Supplied entries –
Content starts

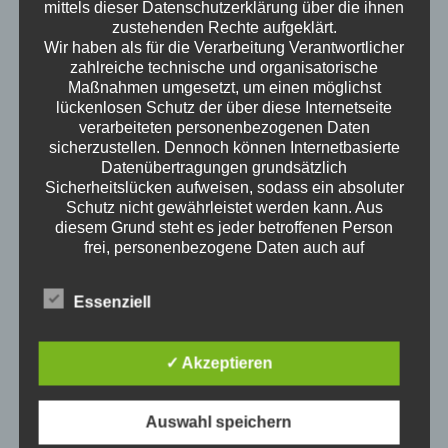
mittels dieser Datenschutzerklärung über die ihnen
zustehenden Rechte aufgeklärt.
Wir haben als für die Verarbeitung Verantwortlicher
zahlreiche technische und organisatorische
Maßnahmen umgesetzt, um einen möglichst
lückenlosen Schutz der über diese Internetseite
verarbeiteten personenbezogenen Daten
sicherzustellen. Dennoch können Internetbasierte
science of everyday life
Datenübertragungen grundsätzlich
Sicherheitslücken aufweisen, sodass ein absoluter
Wann ist man erwachsen? Wenn man an der
Schutz nicht gewährleistet werden kann. Aus
Wursttheke keine Wurst mehr auf die Hand
diesem Grund steht es jeder betroffenen Person
angeboten bekommt? Wenn man spät abends
frei, personenbezogene Daten auch auf
Fehler F 23 des Geschirrspülers googelt? Wie ist
alternativen Wegen, beispielsweise telefonisch, an
uns zu übermitteln.
Erwachsen sein? Welche Themen interessieren
Essenziell
Erwachsene? Kristof ist ausgewiesener
Begriffsbestimmungen
Erwachsener und redet darüber.
Die Datenschutzerklärung beruht auf den
Neue Episoden
Begrifflichkeiten, die durch den Europäischen
✓ Akzeptieren
Richtlinien- und Verordnungsgeber beim Erlass
der Datenschutz-Grundverordnung (DS-GVO)
Klimawandel für Erwachsene
verwendet wurden. Unsere Datenschutzerklärung
4. August 2026
Auswahl speichern
soll sowohl für die Öffentlichkeit als auch für
1Stunde3Minuten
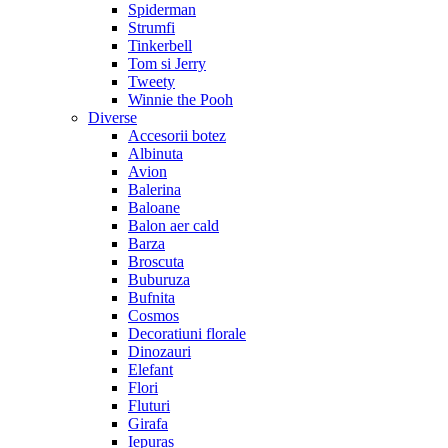
Spiderman
Strumfi
Tinkerbell
Tom si Jerry
Tweety
Winnie the Pooh
Diverse
Accesorii botez
Albinuta
Avion
Balerina
Baloane
Balon aer cald
Barza
Broscuta
Buburuza
Bufnita
Cosmos
Decoratiuni florale
Dinozauri
Elefant
Flori
Fluturi
Girafa
Iepuras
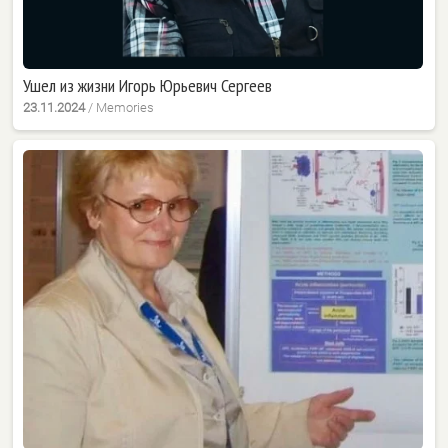
Ушел из жизни Игорь Юрьевич Сергеев
23.11.2024
/
Memories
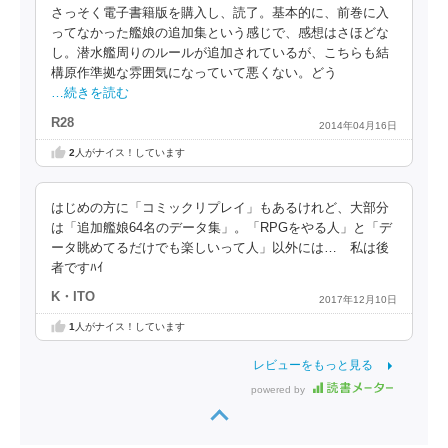
さっそく電子書籍版を購入し、読了。基本的に、前巻に入
ってなかった艦娘の追加集という感じで、感想はさほどな
し。潜水艦周りのルールが追加されているが、こちらも結
構原作準拠な雰囲気になっていて悪くない。どう
…続きを読む
R28
2014年04月16日
2
人がナイス！しています
はじめの方に「コミックリプレイ」もあるけれど、大部分
は「追加艦娘64名のデータ集」。「RPGをやる人」と「デ
ータ眺めてるだけでも楽しいって人」以外には… 私は後
者ですﾊｲ
K・ITO
2017年12月10日
1
人がナイス！しています
レビューをもっと見る
powered by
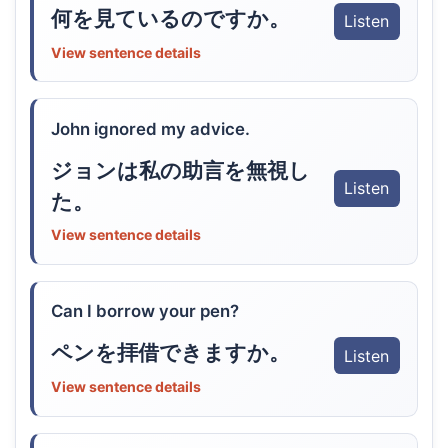
何を見ているのですか。
Listen
View sentence details
John ignored my advice.
ジョンは私の助言を無視し
Listen
た。
View sentence details
Can I borrow your pen?
ペンを拝借できますか。
Listen
View sentence details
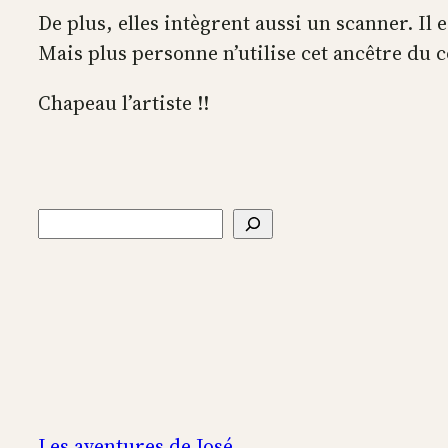
De plus, elles intègrent aussi un scanner. Il
Mais plus personne n’utilise cet ancêtre du 
Chapeau l’artiste !!
Rechercher
Les aventures de José …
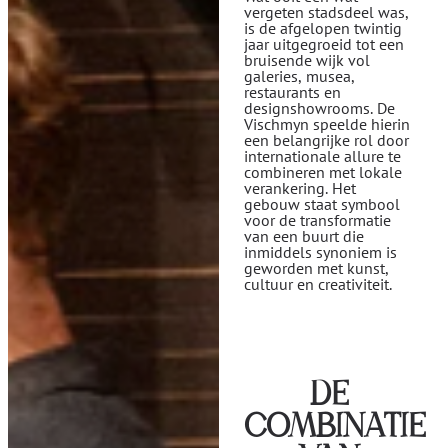
vergeten stadsdeel was,
is de afgelopen twintig
jaar uitgegroeid tot een
bruisende wijk vol
galeries, musea,
restaurants en
designshowrooms. De
Vischmyn speelde hierin
een belangrijke rol door
internationale allure te
combineren met lokale
verankering. Het
gebouw staat symbool
voor de transformatie
van een buurt die
inmiddels synoniem is
geworden met kunst,
cultuur en creativiteit.
DE
COMBINATIE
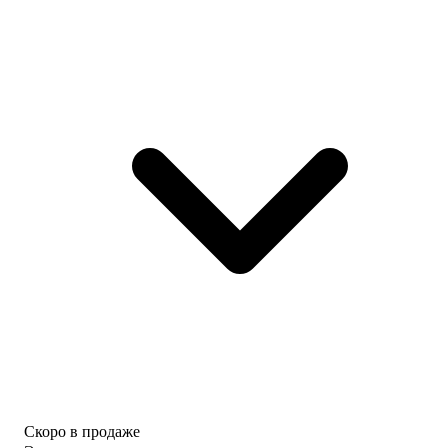
Скоро в продаже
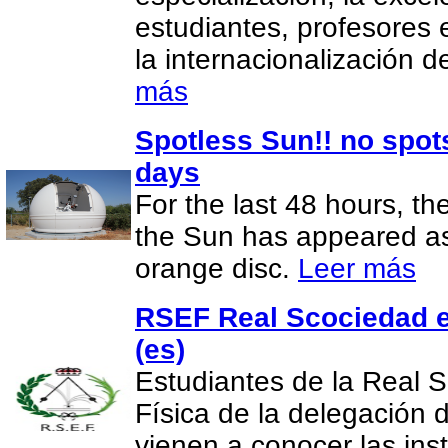
estudiantes, profesores 
la internacionalización 
más
Spotless Sun!! no spot
days
For the last 48 hours, th
the Sun has appeared as 
orange disc.
Leer más
RSEF Real Scociedad e
(es)
Estudiantes de la Real 
Física de la delegación
vienen a conocer las in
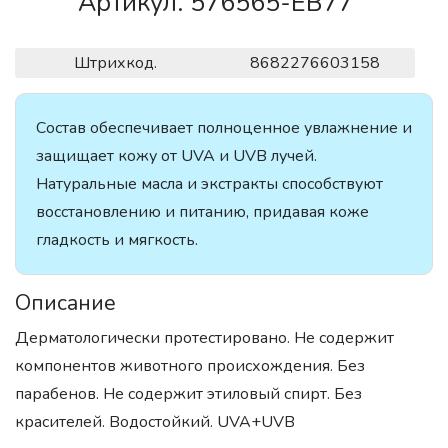
Артикул. 576565-EB77
Штрихкод.
8682276603158
Состав обеспечивает полноценное увлажнение и
защищает кожу от UVA и UVB лучей.
Натуральные масла и экстракты способствуют
восстановлению и питанию, придавая коже
гладкость и мягкость.
Описание
Дерматологически протестировано. Не содержит
компонентов животного происхождения. Без
парабенов. Не содержит этиловый спирт. Без
красителей. Водостойкий. UVA+UVB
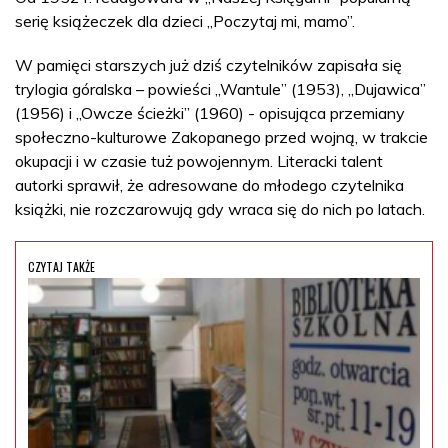
serię książeczek dla dzieci „Poczytaj mi, mamo”.
W pamięci starszych już dziś czytelników zapisała się
trylogia góralska – powieści „Wantule” (1953), „Dujawica”
(1956) i „Owcze ścieżki” (1960) - opisująca przemiany
społeczno-kulturowe Zakopanego przed wojną, w trakcie
okupacji i w czasie tuż powojennym. Literacki talent
autorki sprawił, że adresowane do młodego czytelnika
książki, nie rozczarowują gdy wraca się do nich po latach.
CZYTAJ TAKŻE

Content ends

Work request –
Pull out every line in the rows above that contains the string "содержит", matching case exactly, and copy each one.

Answer to the exercise –
Дерматологически протестировано. Не содержит
парабенов. Не содержит этиловый спирт. Без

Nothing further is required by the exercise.